The present disclosure relates to image forming apparatuses such as copiers, printers, facsimile machines, etc., and in particular, relates to a method for stabilizing a recording-medium conveyance state on the upstream side of an image carrier and a transfer member.
In an image forming apparatus using an electrophotography method, a toner image is formed by making toner adhere to an electrostatic latent image formed on an image carrier such as a photosensitive drum or the like, the toner image is transferred onto a sheet as a recording medium, such as a sheet of paper or the like, and then the toner image on the recording medium is fixed by a fixing device (fixing section).
In such an image forming apparatus, units such as a photosensitive drum, a developing device, and the like are densely arranged for compactness, making airtightness high around the photosensitive drum. In the configuration described above, for example, at a time when the leading edge of the sheet enters, from a registration roller pair, into a nip (transfer nip) formed between a photosensitive drum and a transfer roller, or at a time when the rear edge of the sheet leaves the nip of the registration roller pair or an intermediate roller, if the state of sheet conveyance changes (for example, fluttering or abrupt position change of the sheet), the change causes a change in volume of a conveyance space, and airflow is generated by a change in air pressure ascribable to the volume change.
When passing through a gap (development nip) between the photosensitive drum and a developing roller, this airflow scatters toner particles having been caused by a developing electric field to fly from a developing roller to the photosensitive drum. As a result, the scattered toner particles sometimes adhere to the photosensitive drum at wrong positions deviated from their appropriate adhesion positions, generating horizontal stripes in a halftone image or in a solid image.
On the other hand, if the gap is reduced between upper and lower pre-transfer guides arranged on the upstream side of the transfer nip with respect to a sheet conveyance direction to thereby reduce the fluttering of the sheet, it may increase a conveyance load in conveying a hard paper sheet such as a thick paper sheet, to cause transfer defect such as reduction in transfer magnification, transfer misalignment, etc.
As a solution to such inconvenience, there has been proposed a method for reducing defective transfer by smoothly guiding a sheet into the transfer nip both in the case of using a regular paper sheet and in the case of using a thick paper sheet, and there have been known a process cartridge and an image forming apparatus, for example, in which first and second guide members constituted by flexible film members are provided on the upstream side of a transfer position to thereby maintain a regular paper sheet in an appropriate state for entering the photosensitive body on one hand and to reduce the load with respect to a thick paper sheet on the other hand.

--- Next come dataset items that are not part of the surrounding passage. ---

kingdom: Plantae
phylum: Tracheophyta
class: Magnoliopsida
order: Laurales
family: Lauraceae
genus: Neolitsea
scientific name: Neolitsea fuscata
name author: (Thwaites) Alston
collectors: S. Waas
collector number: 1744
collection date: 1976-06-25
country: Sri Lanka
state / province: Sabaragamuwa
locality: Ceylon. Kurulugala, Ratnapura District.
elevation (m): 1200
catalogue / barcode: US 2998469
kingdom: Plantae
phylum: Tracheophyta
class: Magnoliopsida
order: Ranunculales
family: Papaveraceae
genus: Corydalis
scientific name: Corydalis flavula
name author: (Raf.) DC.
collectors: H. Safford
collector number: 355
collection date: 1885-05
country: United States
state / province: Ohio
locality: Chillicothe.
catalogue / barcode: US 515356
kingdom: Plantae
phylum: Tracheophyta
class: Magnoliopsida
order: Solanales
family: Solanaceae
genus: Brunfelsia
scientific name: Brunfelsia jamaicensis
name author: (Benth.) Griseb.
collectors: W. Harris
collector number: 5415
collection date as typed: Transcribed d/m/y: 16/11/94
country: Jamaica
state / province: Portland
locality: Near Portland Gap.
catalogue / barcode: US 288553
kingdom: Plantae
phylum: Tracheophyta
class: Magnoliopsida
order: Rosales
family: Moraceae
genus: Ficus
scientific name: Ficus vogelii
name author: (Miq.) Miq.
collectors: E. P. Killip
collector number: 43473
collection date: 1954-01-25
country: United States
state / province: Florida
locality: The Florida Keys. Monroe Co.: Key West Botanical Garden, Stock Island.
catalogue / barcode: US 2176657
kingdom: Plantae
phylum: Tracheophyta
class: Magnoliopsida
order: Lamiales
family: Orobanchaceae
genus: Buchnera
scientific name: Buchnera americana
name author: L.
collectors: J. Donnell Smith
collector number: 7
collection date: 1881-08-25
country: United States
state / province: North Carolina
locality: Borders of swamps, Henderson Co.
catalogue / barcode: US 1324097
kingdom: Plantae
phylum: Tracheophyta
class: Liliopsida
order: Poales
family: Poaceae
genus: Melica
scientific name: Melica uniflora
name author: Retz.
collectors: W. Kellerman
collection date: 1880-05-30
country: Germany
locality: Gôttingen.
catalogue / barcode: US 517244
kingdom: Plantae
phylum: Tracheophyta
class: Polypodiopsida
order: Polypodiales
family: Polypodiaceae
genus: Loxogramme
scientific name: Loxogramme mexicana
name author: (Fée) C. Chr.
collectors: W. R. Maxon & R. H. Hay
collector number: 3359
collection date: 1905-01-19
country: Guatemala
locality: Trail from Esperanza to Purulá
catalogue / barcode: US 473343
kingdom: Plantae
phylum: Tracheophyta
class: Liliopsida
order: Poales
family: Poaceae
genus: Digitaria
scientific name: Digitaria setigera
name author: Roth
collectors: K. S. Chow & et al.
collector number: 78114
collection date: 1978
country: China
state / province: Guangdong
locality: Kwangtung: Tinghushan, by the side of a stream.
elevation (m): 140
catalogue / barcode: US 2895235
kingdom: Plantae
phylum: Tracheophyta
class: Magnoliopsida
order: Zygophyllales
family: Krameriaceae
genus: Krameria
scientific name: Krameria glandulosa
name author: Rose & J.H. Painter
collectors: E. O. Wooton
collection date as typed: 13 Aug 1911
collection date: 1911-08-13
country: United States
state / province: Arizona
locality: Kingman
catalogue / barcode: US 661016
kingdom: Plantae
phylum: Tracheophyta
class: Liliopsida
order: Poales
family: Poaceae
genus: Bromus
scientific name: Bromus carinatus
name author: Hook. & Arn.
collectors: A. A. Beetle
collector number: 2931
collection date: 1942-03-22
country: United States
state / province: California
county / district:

There is also known a configuration that includes a flexible guide plate which supports, on one of its surfaces, a sheet conveyed by a sheet feed roller or the like, and guides the sheet toward a photosensitive drum, and a sponge that is provided on the other surface of the guide plate and is softer than the guide plate, such that the sponge is formed to project toward the photosensitive drum beyond the photosensitive-drum side edge of the guide plate, whereby vibration of the guide plate and the fluttering of the rear end of the sheet are reduced, and flapping sound made by the guide plate is also reduced.